▶ **Aim of the task**: Every line of the entries below that carries the string "clrn" should be copied.

▶ **Source records**:
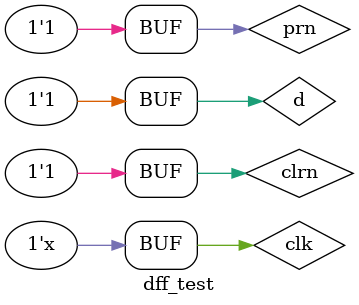
<source format=v>
`timescale 1ns / 1ps

module dff_test();
reg d,clk,prn,clrn;
wire q1,qn1,q2,qn2;
    initial begin
        d=0;clk=0;prn=1;clrn=1;//prn、qrn低有效
        #2;prn=0;//2ns
        #1;clrn=0;prn=1;//3ns
        #1;d=1;clrn=1;//4ns
        #7;d=0;//12ns
        #8;d=1;//21ns
    end
    
    always #5 clk=~clk;
    dff_design dff1(d,clk,q1,qn1);
    dff_insDesign dff2(d,clk,prn,clrn,q2,qn2);
endmodule

</source>
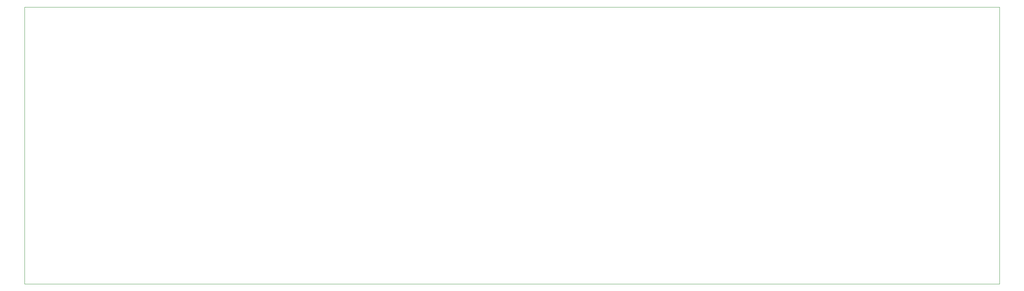
<source format=gm1>
G04 #@! TF.GenerationSoftware,KiCad,Pcbnew,6.0.8+dfsg-1~bpo11+1*
G04 #@! TF.CreationDate,2023-06-21T07:25:59-04:00*
G04 #@! TF.ProjectId,08_padded_interleaved_loose,30385f70-6164-4646-9564-5f696e746572,rev?*
G04 #@! TF.SameCoordinates,Original*
G04 #@! TF.FileFunction,Profile,NP*
%FSLAX46Y46*%
G04 Gerber Fmt 4.6, Leading zero omitted, Abs format (unit mm)*
G04 Created by KiCad (PCBNEW 6.0.8+dfsg-1~bpo11+1) date 2023-06-21 07:25:59*
%MOMM*%
%LPD*%
G01*
G04 APERTURE LIST*
G04 #@! TA.AperFunction,Profile*
%ADD10C,0.100000*%
G04 #@! TD*
G04 APERTURE END LIST*
D10*
X44600000Y-48100000D02*
X276800000Y-48100000D01*
X276800000Y-48100000D02*
X276800000Y-114200000D01*
X276800000Y-114200000D02*
X44600000Y-114200000D01*
X44600000Y-114200000D02*
X44600000Y-48100000D01*
M02*

</source>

▶ **Output**:
reg d,clk,prn,clrn;
        d=0;clk=0;prn=1;clrn=1;//prn、qrn低有效
        #1;clrn=0;prn=1;//3ns
        #1;d=1;clrn=1;//4ns
    dff_insDesign dff2(d,clk,prn,clrn,q2,qn2);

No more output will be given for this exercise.